- [DESCRIPTION OF THE TASK] Please transcribe all of the entries exactly, leaving out any images.

** Opening DATA TO USE block **

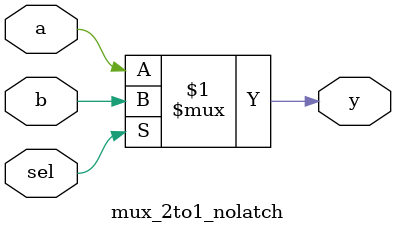
<source format=v>
`timescale 1ns / 1ps


module mux_2to1_nolatch(
    input a ,b ,
    input sel,
    output y
    );
    
    assign y = sel ? b : a;
endmodule

</source>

** Closing DATA TO USE block **

- [RESULT]
<source format=v>
`timescale 1ns / 1ps


module mux_2to1_nolatch(
    input a ,b ,
    input sel,
    output y
    );
    
    assign y = sel ? b : a;
endmodule

</source>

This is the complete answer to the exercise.